SELECTED TEXT:
____

1507732 (Migration)

Case

[2016] AATA 4106

12 July 2016


1507732 (Migration) [2016] AATA 4106 (12 July 2016)

DECISION RECORD

DIVISION:Migration & Refugee Division

APPLICANTS:  Mrs Xue LIU
Mr Haichao YANG

CASE NUMBER:  1507732

DIBP REFERENCE(S):  CLF2013/155730

MEMBER:Sean Baker

DATE:12 July 2016

PLACE OF DECISION:  Melbourne

DECISION:The Tribunal affirms the decision to cancel the first named applicant’s Class TU visa.

The Tribunal has no jurisdiction with respect to the other applicant.

Statement made on 12 July 2016 at 9:42am

STATEMENT OF DECISION AND REASONS

APPLICATION FOR REVIEW

  1. This is an application for review of a decision dated 4 June 2015 made by a delegate of the Minister for Immigration to cancel the first named applicant’s Subclass 573 Higher Education Sector visa under s.116(1)(b) of the Migration Act 1958 (the Act).

  2. The delegate cancelled the visa on the basis that Departmental records indicate that the applicant has not been attending school since completing an English course in May 2014 at Ozford English language centre and that to date the applicant had not provided any evidence to suggest that she has been studying at a registered provider in the past year and therefore was in breach of condition 8202 attached to her visa. The delegate went on to consider the factors in favour of cancellation outweighed those against and cancelled the visa. The applicant provided a copy of the Notice of Intention to Consider Cancellation (NOICC) and delegate’s decision with her application for review. The issue in the present case is whether that ground for cancellation is made out, and if so, whether the visa should be cancelled.

  3. For the purposes of the Tribunal’s jurisdiction under s.348 of the Act, the only decision that is before the Tribunal is the decision with respect to the first named applicant. The other visa was automatically cancelled as a consequence of that cancellation, not by a decision but by force of the operation of s.140(1) of the Act. As no decision was involved in the visa cancellation under s.140(1), the Tribunal has no jurisdiction with respect to the other applicant.

____

SUPPLIED INFORMATION:

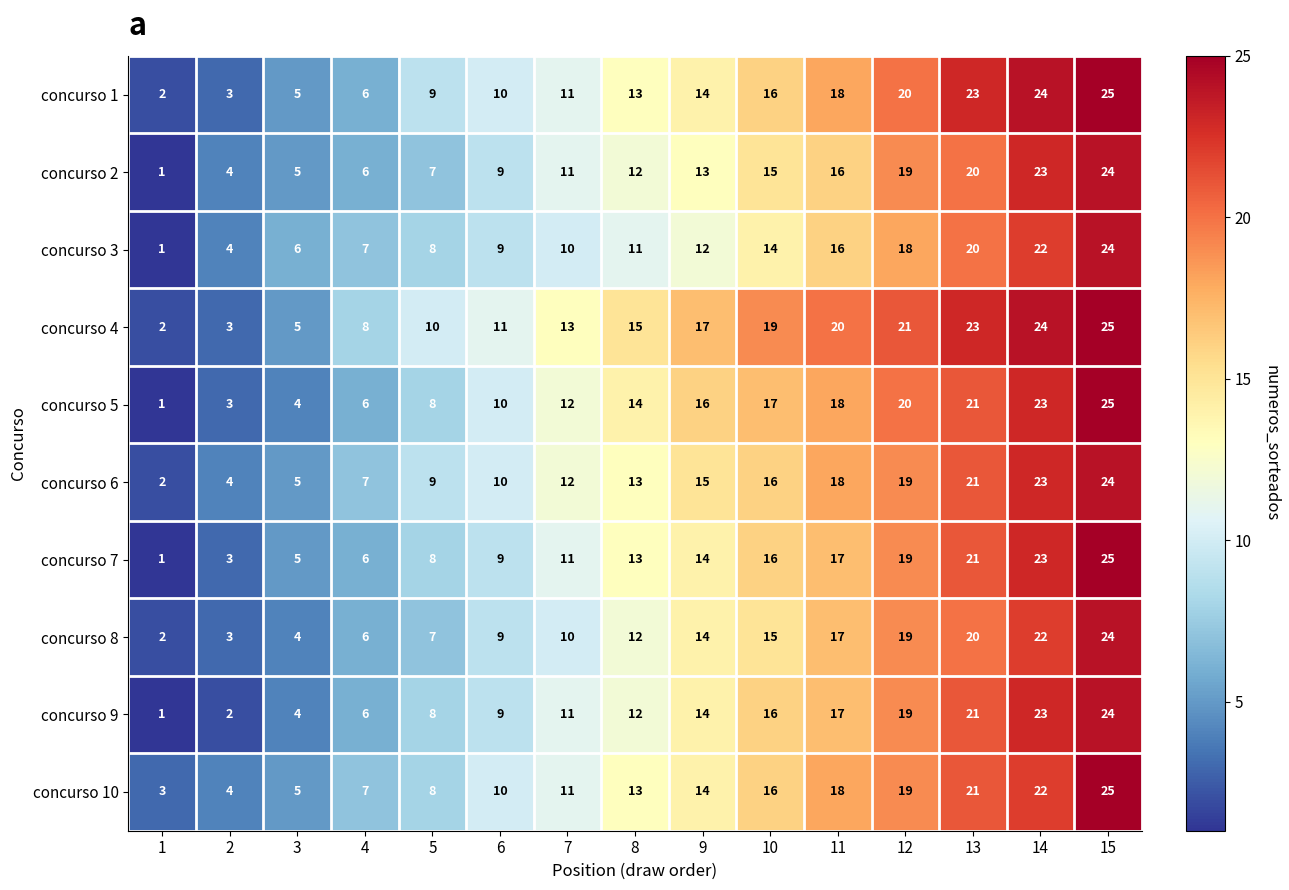

Read the concurso 10 value at 13, to the nearest 10.

20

____

REQUEST 1:
In the tribunal decision record, on what date did the Minister's delegate make the decision to cancel the first named applicant's visa?
REQUEST 2:
Write the next part of the tribunal decision record on the visa cancellation, starting right after its final paragraph.

TASK RESPONSE 1:
4 June 2015

TASK RESPONSE 2:
  4. On 16 June 2016 the Tribunal wrote to the review applicants, advising that it had considered all the material before it relating to their application but it was unable to make a favourable decision on that information alone. The Tribunal invited the applicants to give oral evidence and present arguments at a hearing on 11 July 2016. They were advised that if they did not attend the hearing and a postponement was not granted, the Tribunal may make a decision on their case without further notice. No response was received. On 4 July 2016 and again on 8 July 2016 the Tribunal sent SMS hearing reminders to the first named applicant’s mobile telephone number. The applicants did not appear before the Tribunal on the day and at the time and place at which they were scheduled to appear. In these circumstances, and pursuant to s.362B of the Act, the Tribunal has decided to make its decision on the review without taking any further action to enable the applicants to appear before it.

  5. The applicants were represented in relation to the review by their registered migration agent.

  6. For the following reasons, the Tribunal has concluded that the decision to cancel the applicant’s visa should be affirmed.

    CONSIDERATION OF CLAIMS AND EVIDENCE

  7. The issue in the present case is whether the applicant, as the holder of a student visa, has breached condition 8202 of Schedule 8 to the Migration Regulations 1994 (the Regulations). If the applicant has breached that condition, under s.116(1) of the Act, the visa may be cancelled.

    Did the applicant comply with Condition 8202?

  8. Condition 8202, as it applies in this case, is set out in the attachment to this decision. Relevantly, it requires that the applicant:

    ·be enrolled in a registered course, or in limited cases, a full time course of study or training: 8202(2)

    ·has not been certified by his or her education provider, as not achieving satisfactory course progress as specified: 8202(3)(a), and

    ·has not been certified by his or her education provider, as not achieving satisfactory course attendance as specified: 8202(3)(b).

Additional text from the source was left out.